Depuis les années 1950, le Valais est indissociable de ses barrages. Que ressent la population vis-à-vis de cette énergie renouvelable ? Avec sa cartographie émotionnelle, le chercheur en sciences sociales Tristan Loloum dévoile les ressentis autour de la transition énergétique.
TEXTE | Jade Albasini

Quels récits émotionnels se cachent derrière les barrages, que ce soit celui de la Grande Dixence construit dans les années 1950 en Valais, ou celui d’El Quimbo en Colombie, inauguré en 2010 ? Tristan Loloum, anthropologue des questions sociales liées à l’énergie, à l’environnement et au tourisme à la HES-SO Valais-Wallis – Haute École et École Supérieure de Travail Social – HESTS, a interrogé des acteurs locaux de ces deux régions en 2023. Il a recueilli les ressentis d’habitantes et d’habitants, d’écologistes, d’exploitantes et d’exploitants, ainsi que d’élu·es, autour de ces projets d’envergure, symboles de la transition énergétique.
Depuis quand les sciences sociales s’intéressent-elles à l’étude des affects vis-à-vis de la transition énergétique ?
Je dirais depuis une vingtaine d’années. L’approche émotionnelle est de plus en plus utilisée dans les questions d’aménagement du territoire et de processus de planification, comme ceux en lien avec les barrages. On a redécouvert les enjeux des affects en tant que composants essentiels de tout projet collectif. Quant à la transition énergétique, elle a souvent été traitée dans un registre technico-économique. Mais on ne peut pas mettre les émotions de côté. Notre rapport à l’énergie en est fortement empreint, que ce soit de l’ordre du rejet, de l’affection ou de l’attachement identitaire.
Vous avez collecté des données autour des émotions provoquées par l’hydroélectricité. Qu’est-ce qui vous a le plus surpris ?
Sur le plan international, l’hydroélectricité est souvent associée à des émotions plutôt négatives comme la tristesse ou la peur. Mais en Suisse, elles sont plus ambivalentes, avec de la fierté notamment. Il y a de l’admiration pour le travail des ingénieur·es qui ont conçu les infrastructures des barrages et pour les ouvriers immigrés qui les ont construites. Nos recherches ont aussi révélé des sentiments comme la confiance et la joie : la population helvétique est bien consciente que l’hydroélectricité est importante pour la souveraineté énergétique et la transition. Le cadre démocratique rassure également. Le régime des concessions, hérité des législateurs du début du siècle passé, est considéré comme un patrimoine institutionnel.

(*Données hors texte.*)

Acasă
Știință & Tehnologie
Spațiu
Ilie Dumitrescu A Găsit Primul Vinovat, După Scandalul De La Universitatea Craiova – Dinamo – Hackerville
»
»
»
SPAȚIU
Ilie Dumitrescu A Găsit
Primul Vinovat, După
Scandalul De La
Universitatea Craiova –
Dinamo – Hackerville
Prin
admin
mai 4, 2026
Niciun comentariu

Serait-il question de contraception forcée ?
Par le passé, certaines femmes pouvaient être stérilisées de force, et ce, de manière légale. La volonté était alors de les protéger d’une éventuelle grossesse. Si cette pratique ne saurait être tolérée aujourd’hui, la question du consentement face à la contraception reste d’actualité. Une mère m’a confié avoir proposé la pilule à sa fille ayant une trisomie, sans être sûre qu’elle en comprenne les implications. La déficience intellectuelle pose en effet des défis sur le plan de la communication. Certaines personnes concernées peuvent avoir des difficultés de compréhension ou encore à s’exprimer.
Dans vos résultats, la peur et la tristesse étaient aussi présentes avant la construction des barrages. Pourquoi ?
À l’époque, il y avait une grande peur vis-à-vis des risques d’inondations. Surtout, les gens avaient du mal à imaginer ce qu’ils pourraient gagner avec l’électricité. La tristesse, toujours présente, concerne la disparition des écosystèmes fluviaux. Même si la majorité des gens, à part les professionnel·les de la pêche et les écologistes, ne sont pas conscients de la perte de diversité des cours d’eau.
Votre champ de recherche explore aussi un cas parallèle en Colombie, le barrage El Quimbo. Quelles sont les différences ?
Le barrage d’El Quimbo a été construit en plaine alors que les barrages alpins se situent au fond des vallées. Des centaines de familles qui vivaient dans la vallée du Rio Magdalena ont dû être déplacées. Ces relocalisations n’ont pas eu lieu en Suisse. Il n’y a donc pas eu le même impact humain. En Colombie, la mise en eau a ravagé des terres agricoles et a eu des conséquences sur la pêche, une activité de subsistance importante. De manière générale, les promoteurs d’hydroélectricité n’ont pas été bien encadrés et tout s’est fait très rapidement. Des oppositions violentes se sont manifestées à travers des mouvements sociaux. Après, il est important de souligner que notre cartographie a été réalisée à un instant. Tout peut encore évoluer.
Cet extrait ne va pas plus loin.